Whilst Gibb's analysis quotes Baroness Deech saying (correctly) that in cousin marriage there will be 'twice as many sick children (four per cent) as others who are not related', she is contradicted by a box included in Gibb's accompanying analysis stating '13 - estimated number of times more likely that they will have children with genetic disorders than the general population.'
For Gibb to remind us in an article on cousin marriage that Queen Victoria and Albert had a son with haemophilia is disingenuous. As an X-linked disorder, cousin marriage has no effect on the risk of haemophilia in a son.
The suggestion that education should be coupled with the offer of genetic carrier screening (carrier screening for Tay-Sachs disease in the Orthodox Jewish community is given as an example) fails to recognise a more subtle but very important point. Population carrier screening is only practical for the commoner recessive genetic diseases and it is precisely these where cousin marriage has least relative impact on the population frequency of the disease. Cousin marriage increases the relative risk for rare or very rare recessive diseases, where general population carrier screening is not possible, except in the context of a family history of that rare disorder.
The two page spread makes no mention of the importance of reporting a family history of early death or disability, or of the importance of referral to genetic counselling services: the two actions that really can help families. In fact the co-operation of consanguineous families, where some members have a rare recessive disease, has allowed research that is increasingly able to identify the underlying genetic mutation and so develop carrier (and prenatal testing if requested) for that extended family and other families with the same rare disease.
However, further development of genetic services alone will not reach many families in need. I agree that there needs to be a much wider, open discussion of first cousin marriage, but this must be balanced, accurate and sensitive.

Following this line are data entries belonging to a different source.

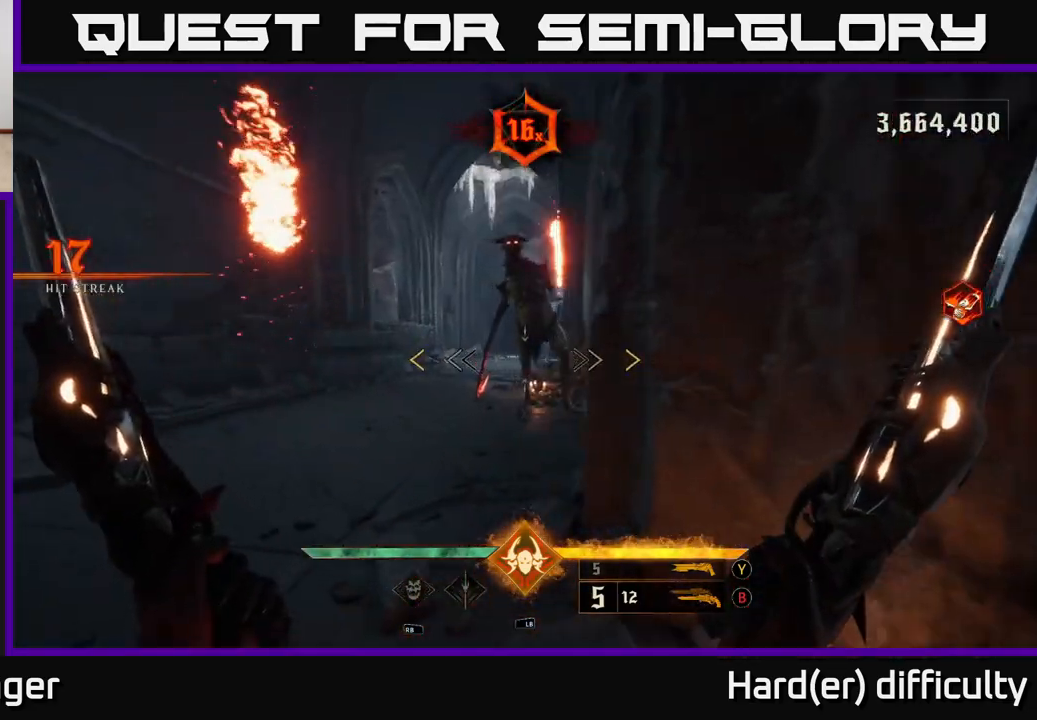
{"buttons": [], "left_stick": "down-left", "right_stick": "center", "events": [[17, "right_stick", "right"], [233, "left_stick", "down-left"], [500, "right_stick", "center"]]}
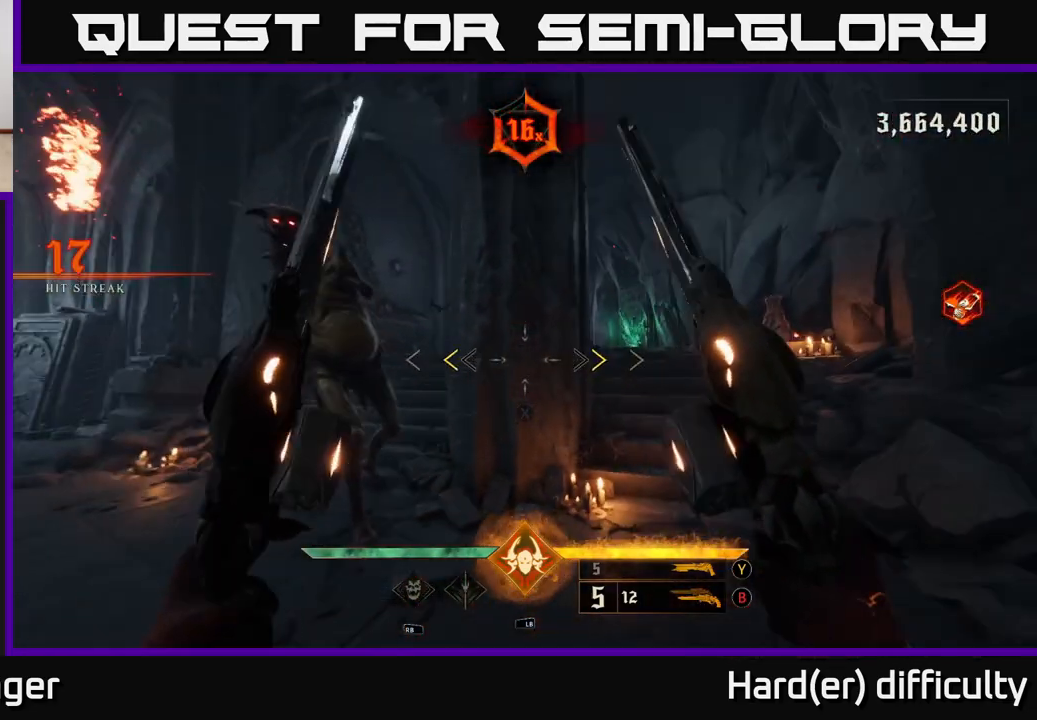
{"buttons": [], "left_stick": "down-left", "right_stick": "center", "events": [[250, "X", "down"], [333, "X", "up"]]}
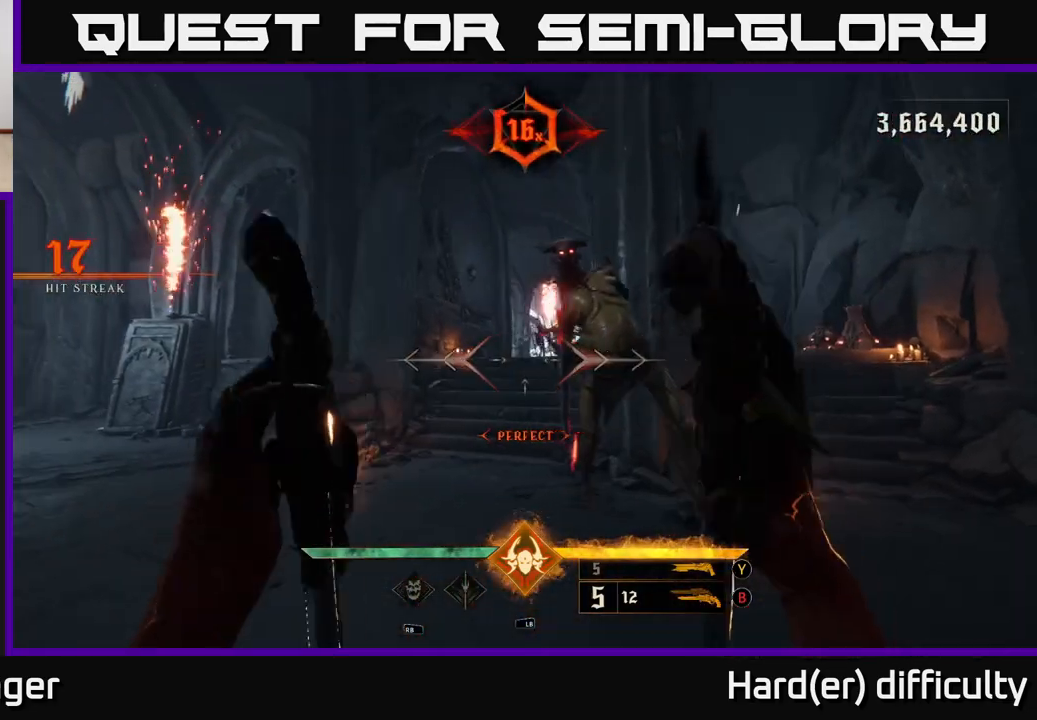
{"buttons": [], "left_stick": "down-left", "right_stick": "right", "events": [[100, "right_stick", "right"], [300, "L2", "down"], [450, "L2", "up"]]}
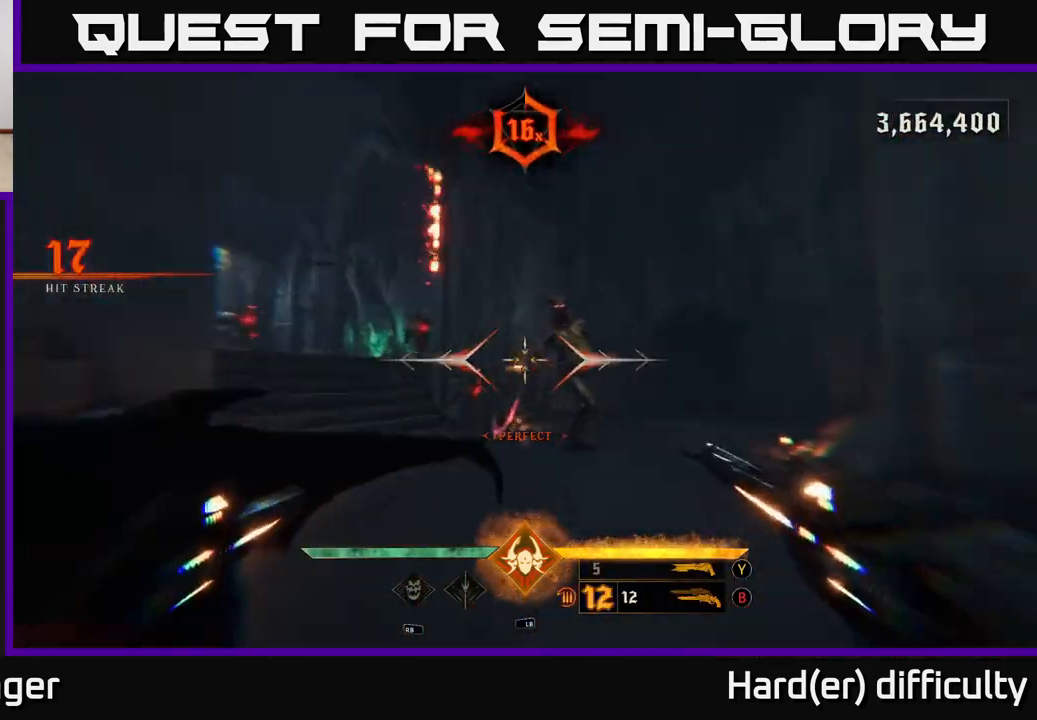
{"buttons": [], "left_stick": "down", "right_stick": "center", "events": [[33, "right_stick", "up-right"], [150, "right_stick", "center"], [300, "right_stick", "right"], [383, "R2", "down"], [433, "R2", "up"], [433, "right_stick", "center"], [500, "left_stick", "down"]]}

This should start, at the top, with a concerted effort to dispel wrong beliefs about cousin marriage - beliefs often maintained by misleading statements from people who mean well. To put it straight:-
1) Common recessive diseases are not common because of consanguineous marriage.
2) Population genetic screening for common recessive disease may be a good thing, but does not address the adverse genetic effects of cousin marriage, which relate primarily to multiple rare recessive diseases.
3) Not all the excess of birth defects and early mortality in the children of consanguineous marriages compared to non-consanguineous progeny will be due to first cousin marriage per se.
4) Consanguinity rate is just one of many determinants of the differences in early mortality between ethnic groups.